Словно девочки-сестры
Из непрожитых лет…
Бродский.
«Ни страны, ни погоста…»
В первый раз Юрий Погребничко ставил «Три сестры» на Таганке. В 1980 году. В новом (к Олимпиа-де-80) роскошном здании. Долго мучился. Спектакль забрал в хозяйские руки главный режиссер Таганки Юрий Любимов. На ночной генеральной репетиции переполненный зал грохнул: на реплику: «Полковник! Из Москвы!» – полковник Вершинин появился с двумя авоськами: в одной – апельсины, в другой – колбаса. Эту и подобные «таганские штучки» цензоры приказали из спектакля убрать. Премьеру сыграли в апреле 1981-го. Успех был огромный. В финале артиллерийский дивизион отправился в Царство Польское. Чеховская реплика звучала грубым намеком: ограниченный контингент Сороковой армии уже трудился в Афганистане, а Польша ввела военное положение, лишь бы избежать братской помощи.

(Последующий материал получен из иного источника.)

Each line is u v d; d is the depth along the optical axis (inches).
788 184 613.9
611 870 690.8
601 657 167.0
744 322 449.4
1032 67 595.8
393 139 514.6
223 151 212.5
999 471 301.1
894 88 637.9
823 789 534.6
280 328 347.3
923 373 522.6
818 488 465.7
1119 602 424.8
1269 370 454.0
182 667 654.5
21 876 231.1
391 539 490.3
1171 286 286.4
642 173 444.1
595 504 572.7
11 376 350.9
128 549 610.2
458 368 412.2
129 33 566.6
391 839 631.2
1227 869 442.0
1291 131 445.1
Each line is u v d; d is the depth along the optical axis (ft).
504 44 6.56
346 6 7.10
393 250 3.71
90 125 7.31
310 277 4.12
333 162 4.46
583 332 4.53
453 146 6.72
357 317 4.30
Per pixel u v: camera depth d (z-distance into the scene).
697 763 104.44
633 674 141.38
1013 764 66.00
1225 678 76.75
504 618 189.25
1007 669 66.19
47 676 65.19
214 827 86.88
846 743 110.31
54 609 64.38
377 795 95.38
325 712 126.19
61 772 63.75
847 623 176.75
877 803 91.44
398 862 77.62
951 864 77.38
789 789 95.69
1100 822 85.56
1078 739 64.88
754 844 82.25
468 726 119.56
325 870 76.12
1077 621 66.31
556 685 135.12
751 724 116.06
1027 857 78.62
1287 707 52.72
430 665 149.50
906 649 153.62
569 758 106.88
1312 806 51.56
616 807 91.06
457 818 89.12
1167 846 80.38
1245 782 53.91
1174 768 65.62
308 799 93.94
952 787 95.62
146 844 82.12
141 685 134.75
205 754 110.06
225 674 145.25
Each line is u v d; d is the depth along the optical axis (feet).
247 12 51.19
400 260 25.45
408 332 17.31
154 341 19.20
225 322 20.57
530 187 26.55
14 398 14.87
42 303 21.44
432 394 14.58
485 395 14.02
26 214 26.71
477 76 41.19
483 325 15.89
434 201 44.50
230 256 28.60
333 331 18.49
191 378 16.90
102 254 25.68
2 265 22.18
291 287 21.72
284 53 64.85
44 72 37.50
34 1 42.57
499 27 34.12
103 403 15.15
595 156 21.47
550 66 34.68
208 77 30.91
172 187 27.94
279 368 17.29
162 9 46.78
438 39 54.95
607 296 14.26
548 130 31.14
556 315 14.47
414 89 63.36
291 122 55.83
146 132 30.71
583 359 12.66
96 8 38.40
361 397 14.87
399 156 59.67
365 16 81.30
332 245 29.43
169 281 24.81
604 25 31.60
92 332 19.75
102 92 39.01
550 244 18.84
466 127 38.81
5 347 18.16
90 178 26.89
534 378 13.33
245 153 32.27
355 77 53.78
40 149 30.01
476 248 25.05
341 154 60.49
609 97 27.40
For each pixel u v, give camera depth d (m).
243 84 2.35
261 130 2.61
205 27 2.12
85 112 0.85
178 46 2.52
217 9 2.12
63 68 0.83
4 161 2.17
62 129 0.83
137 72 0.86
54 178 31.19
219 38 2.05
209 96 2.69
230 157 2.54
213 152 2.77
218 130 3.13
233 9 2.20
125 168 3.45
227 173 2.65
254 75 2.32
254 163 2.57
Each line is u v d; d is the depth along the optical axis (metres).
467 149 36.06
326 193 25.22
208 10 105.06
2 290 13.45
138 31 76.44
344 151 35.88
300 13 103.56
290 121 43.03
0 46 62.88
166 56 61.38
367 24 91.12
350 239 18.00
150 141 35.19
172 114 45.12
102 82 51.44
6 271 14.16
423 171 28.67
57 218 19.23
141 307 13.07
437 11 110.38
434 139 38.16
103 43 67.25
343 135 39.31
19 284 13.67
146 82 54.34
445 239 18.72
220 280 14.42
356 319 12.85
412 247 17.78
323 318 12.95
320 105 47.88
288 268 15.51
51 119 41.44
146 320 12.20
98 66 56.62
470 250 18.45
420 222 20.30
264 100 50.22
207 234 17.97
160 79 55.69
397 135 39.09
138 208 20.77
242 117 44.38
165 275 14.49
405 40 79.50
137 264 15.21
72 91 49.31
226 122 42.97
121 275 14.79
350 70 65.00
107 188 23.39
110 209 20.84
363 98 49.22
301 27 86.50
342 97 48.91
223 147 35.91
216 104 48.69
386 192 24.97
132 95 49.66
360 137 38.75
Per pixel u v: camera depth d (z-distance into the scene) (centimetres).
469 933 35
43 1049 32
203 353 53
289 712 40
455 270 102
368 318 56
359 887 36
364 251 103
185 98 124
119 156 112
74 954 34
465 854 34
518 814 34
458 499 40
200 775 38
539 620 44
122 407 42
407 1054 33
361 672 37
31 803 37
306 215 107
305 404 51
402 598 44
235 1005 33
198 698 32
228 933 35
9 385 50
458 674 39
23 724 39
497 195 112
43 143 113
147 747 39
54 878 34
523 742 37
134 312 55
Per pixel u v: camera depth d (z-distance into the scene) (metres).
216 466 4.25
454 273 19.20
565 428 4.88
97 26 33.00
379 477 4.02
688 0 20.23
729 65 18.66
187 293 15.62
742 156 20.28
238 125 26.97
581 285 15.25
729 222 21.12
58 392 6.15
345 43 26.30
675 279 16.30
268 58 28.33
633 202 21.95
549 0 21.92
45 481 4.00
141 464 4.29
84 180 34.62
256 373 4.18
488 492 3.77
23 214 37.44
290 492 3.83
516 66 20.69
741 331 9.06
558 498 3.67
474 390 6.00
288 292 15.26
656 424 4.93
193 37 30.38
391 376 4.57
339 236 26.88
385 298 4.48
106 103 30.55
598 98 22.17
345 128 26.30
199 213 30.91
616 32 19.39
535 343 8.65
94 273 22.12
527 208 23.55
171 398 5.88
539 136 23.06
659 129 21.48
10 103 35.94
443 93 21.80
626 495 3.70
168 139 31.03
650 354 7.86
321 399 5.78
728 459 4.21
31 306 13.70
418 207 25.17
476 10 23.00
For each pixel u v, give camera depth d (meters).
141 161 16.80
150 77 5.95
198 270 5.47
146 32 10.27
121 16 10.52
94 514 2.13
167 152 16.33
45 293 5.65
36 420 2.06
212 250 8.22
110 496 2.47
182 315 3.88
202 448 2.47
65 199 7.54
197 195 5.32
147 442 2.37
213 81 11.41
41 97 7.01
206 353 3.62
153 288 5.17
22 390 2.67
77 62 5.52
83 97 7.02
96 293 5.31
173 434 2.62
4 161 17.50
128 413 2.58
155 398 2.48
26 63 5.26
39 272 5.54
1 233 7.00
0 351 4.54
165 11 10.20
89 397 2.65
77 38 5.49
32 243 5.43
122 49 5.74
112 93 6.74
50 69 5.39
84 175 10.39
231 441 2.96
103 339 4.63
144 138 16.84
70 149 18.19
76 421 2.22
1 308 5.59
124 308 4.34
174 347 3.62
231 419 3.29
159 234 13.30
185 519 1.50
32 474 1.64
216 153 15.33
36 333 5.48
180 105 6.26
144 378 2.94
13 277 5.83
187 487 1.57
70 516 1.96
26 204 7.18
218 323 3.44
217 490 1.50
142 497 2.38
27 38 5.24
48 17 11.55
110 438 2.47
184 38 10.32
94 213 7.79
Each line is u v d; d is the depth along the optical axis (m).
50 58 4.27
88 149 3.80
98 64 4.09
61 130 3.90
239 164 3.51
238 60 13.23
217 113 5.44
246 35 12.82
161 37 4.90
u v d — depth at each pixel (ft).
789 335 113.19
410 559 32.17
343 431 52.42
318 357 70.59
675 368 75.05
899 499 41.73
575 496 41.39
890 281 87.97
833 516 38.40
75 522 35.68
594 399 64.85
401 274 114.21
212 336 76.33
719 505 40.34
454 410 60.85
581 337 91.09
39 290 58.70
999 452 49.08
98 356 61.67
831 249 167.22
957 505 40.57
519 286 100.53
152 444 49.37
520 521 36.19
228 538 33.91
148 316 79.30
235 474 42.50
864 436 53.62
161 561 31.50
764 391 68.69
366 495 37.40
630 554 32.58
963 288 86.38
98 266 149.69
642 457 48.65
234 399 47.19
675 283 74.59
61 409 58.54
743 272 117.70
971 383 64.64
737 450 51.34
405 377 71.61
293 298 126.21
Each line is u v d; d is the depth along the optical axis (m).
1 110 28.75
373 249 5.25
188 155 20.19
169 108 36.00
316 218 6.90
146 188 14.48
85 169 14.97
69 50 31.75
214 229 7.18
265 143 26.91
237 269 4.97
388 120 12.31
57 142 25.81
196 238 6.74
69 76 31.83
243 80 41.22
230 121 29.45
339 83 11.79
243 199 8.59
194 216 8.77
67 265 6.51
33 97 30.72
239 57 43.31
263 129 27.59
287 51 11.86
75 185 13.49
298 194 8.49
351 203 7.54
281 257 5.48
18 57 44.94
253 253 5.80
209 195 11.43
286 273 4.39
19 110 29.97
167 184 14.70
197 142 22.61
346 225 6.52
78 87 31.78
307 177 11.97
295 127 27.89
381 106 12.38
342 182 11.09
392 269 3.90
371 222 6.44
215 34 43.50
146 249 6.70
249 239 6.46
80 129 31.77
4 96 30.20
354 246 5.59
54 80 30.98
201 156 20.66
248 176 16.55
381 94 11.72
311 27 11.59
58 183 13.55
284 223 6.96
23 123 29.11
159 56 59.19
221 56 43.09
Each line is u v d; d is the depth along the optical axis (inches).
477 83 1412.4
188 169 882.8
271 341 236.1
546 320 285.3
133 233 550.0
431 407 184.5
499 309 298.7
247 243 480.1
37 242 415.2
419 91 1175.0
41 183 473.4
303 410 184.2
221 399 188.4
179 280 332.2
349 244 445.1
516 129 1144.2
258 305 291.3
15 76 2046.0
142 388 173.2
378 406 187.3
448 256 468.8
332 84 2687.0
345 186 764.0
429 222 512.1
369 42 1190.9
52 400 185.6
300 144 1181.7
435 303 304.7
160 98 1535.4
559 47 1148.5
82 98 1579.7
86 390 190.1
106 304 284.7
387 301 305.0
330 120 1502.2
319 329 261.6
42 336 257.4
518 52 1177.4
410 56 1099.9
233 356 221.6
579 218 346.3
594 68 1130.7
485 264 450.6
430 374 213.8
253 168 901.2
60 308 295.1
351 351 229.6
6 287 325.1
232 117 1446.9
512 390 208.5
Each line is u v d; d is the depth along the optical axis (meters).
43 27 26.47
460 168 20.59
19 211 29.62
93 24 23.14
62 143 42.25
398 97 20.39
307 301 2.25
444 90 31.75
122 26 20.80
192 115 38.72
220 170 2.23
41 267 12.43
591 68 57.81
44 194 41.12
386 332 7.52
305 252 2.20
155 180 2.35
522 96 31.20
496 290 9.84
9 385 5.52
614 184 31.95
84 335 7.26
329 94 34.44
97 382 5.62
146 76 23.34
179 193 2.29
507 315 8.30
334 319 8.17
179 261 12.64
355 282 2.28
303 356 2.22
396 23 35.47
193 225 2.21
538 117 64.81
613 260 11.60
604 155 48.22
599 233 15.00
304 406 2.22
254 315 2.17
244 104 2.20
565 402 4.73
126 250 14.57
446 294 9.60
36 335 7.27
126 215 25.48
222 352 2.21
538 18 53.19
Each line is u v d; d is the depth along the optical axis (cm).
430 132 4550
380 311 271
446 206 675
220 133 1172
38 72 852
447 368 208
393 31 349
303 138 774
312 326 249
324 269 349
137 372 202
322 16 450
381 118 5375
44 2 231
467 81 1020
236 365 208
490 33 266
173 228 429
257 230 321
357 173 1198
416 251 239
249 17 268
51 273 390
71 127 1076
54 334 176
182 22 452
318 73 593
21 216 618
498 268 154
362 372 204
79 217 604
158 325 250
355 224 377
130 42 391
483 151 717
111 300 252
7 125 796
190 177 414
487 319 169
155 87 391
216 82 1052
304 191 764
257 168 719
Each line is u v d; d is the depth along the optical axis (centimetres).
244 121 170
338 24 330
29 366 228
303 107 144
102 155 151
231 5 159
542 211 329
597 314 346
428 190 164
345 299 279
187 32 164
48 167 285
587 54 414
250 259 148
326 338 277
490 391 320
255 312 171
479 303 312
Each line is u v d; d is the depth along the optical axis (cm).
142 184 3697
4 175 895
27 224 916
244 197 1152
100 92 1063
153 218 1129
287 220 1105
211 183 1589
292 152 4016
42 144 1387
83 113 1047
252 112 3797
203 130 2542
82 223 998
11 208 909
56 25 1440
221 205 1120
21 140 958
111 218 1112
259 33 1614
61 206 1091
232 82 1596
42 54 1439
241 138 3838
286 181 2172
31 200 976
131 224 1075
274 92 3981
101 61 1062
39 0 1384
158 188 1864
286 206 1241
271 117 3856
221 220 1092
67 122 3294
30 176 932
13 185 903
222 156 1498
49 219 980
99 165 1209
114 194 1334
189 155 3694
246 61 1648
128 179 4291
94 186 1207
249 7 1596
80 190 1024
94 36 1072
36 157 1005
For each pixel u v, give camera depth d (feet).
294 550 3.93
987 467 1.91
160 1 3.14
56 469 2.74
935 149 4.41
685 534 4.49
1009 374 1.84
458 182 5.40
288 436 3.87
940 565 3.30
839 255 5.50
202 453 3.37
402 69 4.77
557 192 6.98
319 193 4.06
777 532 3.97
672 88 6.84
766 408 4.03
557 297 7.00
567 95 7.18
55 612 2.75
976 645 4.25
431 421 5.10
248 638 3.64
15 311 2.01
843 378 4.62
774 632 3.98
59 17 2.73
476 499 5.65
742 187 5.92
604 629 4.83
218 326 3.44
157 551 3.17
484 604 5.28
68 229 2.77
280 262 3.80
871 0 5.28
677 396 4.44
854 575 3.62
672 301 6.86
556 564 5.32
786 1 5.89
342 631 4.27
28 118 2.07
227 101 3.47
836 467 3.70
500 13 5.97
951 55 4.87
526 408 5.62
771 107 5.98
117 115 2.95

…Теперь русские артиллеристы из Царства Польского вернулись.
Во второй раз Юрий Погребничко поставил «Три сестры» в собственном театре – в аварийном полуподвале на улице Станкевича*. В 1990-м. Десять лет спустя. И каких!
Гробовые годы. Мор на правителей, мор на мальчишек; позолоченные – у Кремлевской стены, цинковые – на остальной территории СССР.
По ужасной печали этот спектакль не наследник Таганки. Он – от «Трех сестер» Эфроса. Та печальнейшая постановка родилась весной 1968-го и предсказала август 1968-го, и запретили ее вместе с Пражской весной. За чеховские постановки Анатолий Эфрос получил ярлык пессимиста – тогда опасный.
«Три сестры» Эфроса – комедия отчаяния.
«Три сестры» Погребничко – шутовство обреченных.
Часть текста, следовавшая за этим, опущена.